Problem:
Can you convert the lines below into a JSON array of strings, with one string per line and any blank lines left out?

Input records:
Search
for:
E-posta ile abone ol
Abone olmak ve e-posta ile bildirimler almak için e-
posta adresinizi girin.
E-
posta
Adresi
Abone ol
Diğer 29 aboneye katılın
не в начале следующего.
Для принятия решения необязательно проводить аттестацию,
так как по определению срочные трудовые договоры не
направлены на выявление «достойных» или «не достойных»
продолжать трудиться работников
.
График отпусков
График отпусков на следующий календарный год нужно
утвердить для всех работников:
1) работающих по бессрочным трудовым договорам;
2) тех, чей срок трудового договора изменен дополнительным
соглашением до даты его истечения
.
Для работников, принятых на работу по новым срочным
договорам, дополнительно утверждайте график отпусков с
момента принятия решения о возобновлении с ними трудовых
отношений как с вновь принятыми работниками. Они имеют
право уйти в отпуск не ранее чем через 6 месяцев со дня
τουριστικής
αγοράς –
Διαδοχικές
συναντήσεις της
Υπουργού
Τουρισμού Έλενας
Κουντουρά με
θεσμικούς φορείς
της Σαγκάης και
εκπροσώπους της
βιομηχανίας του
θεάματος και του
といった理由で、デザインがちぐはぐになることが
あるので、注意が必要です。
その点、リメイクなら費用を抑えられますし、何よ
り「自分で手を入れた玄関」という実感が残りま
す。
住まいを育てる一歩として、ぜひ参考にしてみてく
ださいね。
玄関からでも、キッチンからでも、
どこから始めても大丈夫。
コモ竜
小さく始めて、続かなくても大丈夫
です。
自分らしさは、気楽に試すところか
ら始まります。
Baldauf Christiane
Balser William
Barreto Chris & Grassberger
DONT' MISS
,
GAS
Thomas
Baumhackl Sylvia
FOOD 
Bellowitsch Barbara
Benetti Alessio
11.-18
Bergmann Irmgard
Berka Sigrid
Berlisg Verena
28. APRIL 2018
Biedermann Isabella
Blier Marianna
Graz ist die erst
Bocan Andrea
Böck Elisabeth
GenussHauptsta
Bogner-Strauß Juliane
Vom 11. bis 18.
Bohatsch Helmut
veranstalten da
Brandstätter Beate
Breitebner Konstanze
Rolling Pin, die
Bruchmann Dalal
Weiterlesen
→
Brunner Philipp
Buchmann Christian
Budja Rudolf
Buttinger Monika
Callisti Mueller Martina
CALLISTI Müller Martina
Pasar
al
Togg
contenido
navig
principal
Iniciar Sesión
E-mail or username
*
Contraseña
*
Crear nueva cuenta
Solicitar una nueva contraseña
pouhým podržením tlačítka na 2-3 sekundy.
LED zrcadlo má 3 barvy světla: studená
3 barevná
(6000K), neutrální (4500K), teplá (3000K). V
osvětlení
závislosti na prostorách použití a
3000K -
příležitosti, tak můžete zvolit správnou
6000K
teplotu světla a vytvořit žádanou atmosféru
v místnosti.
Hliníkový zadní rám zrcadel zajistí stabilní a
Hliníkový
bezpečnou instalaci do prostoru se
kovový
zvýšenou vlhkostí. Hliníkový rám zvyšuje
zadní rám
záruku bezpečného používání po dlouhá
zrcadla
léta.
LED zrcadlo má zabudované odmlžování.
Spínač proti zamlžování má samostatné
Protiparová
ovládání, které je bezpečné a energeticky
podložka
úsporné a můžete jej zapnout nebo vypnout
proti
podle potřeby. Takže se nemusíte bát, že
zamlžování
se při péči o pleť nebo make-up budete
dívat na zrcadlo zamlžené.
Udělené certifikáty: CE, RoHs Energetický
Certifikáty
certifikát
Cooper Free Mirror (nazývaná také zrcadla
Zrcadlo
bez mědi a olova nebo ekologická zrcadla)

Exercise response:
[
  "Search",
  "for:",
  "E-posta ile abone ol",
  "Abone olmak ve e-posta ile bildirimler almak için e-",
  "posta adresinizi girin.",
  "E-",
  "posta",
  "Adresi",
  "Abone ol",
  "Diğer 29 aboneye katılın",
  "не в начале следующего.",
  "Для принятия решения необязательно проводить аттестацию,",
  "так как по определению срочные трудовые договоры не",
  "направлены на выявление «достойных» или «не достойных»",
  "продолжать трудиться работников",
  ".",
  "График отпусков",
  "График отпусков на следующий календарный год нужно",
  "утвердить для всех работников:",
  "1) работающих по бессрочным трудовым договорам;",
  "2) тех, чей срок трудового договора изменен дополнительным",
  "соглашением до даты его истечения",
  ".",
  "Для работников, принятых на работу по новым срочным",
  "договорам, дополнительно утверждайте график отпусков с",
  "момента принятия решения о возобновлении с ними трудовых",
  "отношений как с вновь принятыми работниками. Они имеют",
  "право уйти в отпуск не ранее чем через 6 месяцев со дня",
  "τουριστικής",
  "αγοράς –",
  "Διαδοχικές",
  "συναντήσεις της",
  "Υπουργού",
  "Τουρισμού Έλενας",
  "Κουντουρά με",
  "θεσμικούς φορείς",
  "της Σαγκάης και",
  "εκπροσώπους της",
  "βιομηχανίας του",
  "θεάματος και του",
  "といった理由で、デザインがちぐはぐになることが",
  "あるので、注意が必要です。",
  "その点、リメイクなら費用を抑えられますし、何よ",
  "り「自分で手を入れた玄関」という実感が残りま",
  "す。",
  "住まいを育てる一歩として、ぜひ参考にしてみてく",
  "ださいね。",
  "玄関からでも、キッチンからでも、",
  "どこから始めても大丈夫。",
  "コモ竜",
  "小さく始めて、続かなくても大丈夫",
  "です。",
  "自分らしさは、気楽に試すところか",
  "ら始まります。",
  "Baldauf Christiane",
  "Balser William",
  "Barreto Chris & Grassberger",
  "DONT' MISS",
  ",",
  "GAS",
  "Thomas",
  "Baumhackl Sylvia",
  "FOOD ",
  "Bellowitsch Barbara",
  "Benetti Alessio",
  "11.-18",
  "Bergmann Irmgard",
  "Berka Sigrid",
  "Berlisg Verena",
  "28. APRIL 2018",
  "Biedermann Isabella",
  "Blier Marianna",
  "Graz ist die erst",
  "Bocan Andrea",
  "Böck Elisabeth",
  "GenussHauptsta",
  "Bogner-Strauß Juliane",
  "Vom 11. bis 18.",
  "Bohatsch Helmut",
  "veranstalten da",
  "Brandstätter Beate",
  "Breitebner Konstanze",
  "Rolling Pin, die",
  "Bruchmann Dalal",
  "Weiterlesen",
  "→",
  "Brunner Philipp",
  "Buchmann Christian",
  "Budja Rudolf",
  "Buttinger Monika",
  "Callisti Mueller Martina",
  "CALLISTI Müller Martina",
  "Pasar",
  "al",
  "Togg",
  "contenido",
  "navig",
  "principal",
  "Iniciar Sesión",
  "E-mail or username",
  "*",
  "Contraseña",
  "*",
  "Crear nueva cuenta",
  "Solicitar una nueva contraseña",
  "pouhým podržením tlačítka na 2-3 sekundy.",
  "LED zrcadlo má 3 barvy světla: studená",
  "3 barevná",
  "(6000K), neutrální (4500K), teplá (3000K). V",
  "osvětlení",
  "závislosti na prostorách použití a",
  "3000K -",
  "příležitosti, tak můžete zvolit správnou",
  "6000K",
  "teplotu světla a vytvořit žádanou atmosféru",
  "v místnosti.",
  "Hliníkový zadní rám zrcadel zajistí stabilní a",
  "Hliníkový",
  "bezpečnou instalaci do prostoru se",
  "kovový",
  "zvýšenou vlhkostí. Hliníkový rám zvyšuje",
  "zadní rám",
  "záruku bezpečného používání po dlouhá",
  "zrcadla",
  "léta.",
  "LED zrcadlo má zabudované odmlžování.",
  "Spínač proti zamlžování má samostatné",
  "Protiparová",
  "ovládání, které je bezpečné a energeticky",
  "podložka",
  "úsporné a můžete jej zapnout nebo vypnout",
  "proti",
  "podle potřeby. Takže se nemusíte bát, že",
  "zamlžování",
  "se při péči o pleť nebo make-up budete",
  "dívat na zrcadlo zamlžené.",
  "Udělené certifikáty: CE, RoHs Energetický",
  "Certifikáty",
  "certifikát",
  "Cooper Free Mirror (nazývaná také zrcadla",
  "Zrcadlo",
  "bez mědi a olova nebo ekologická zrcadla)"
]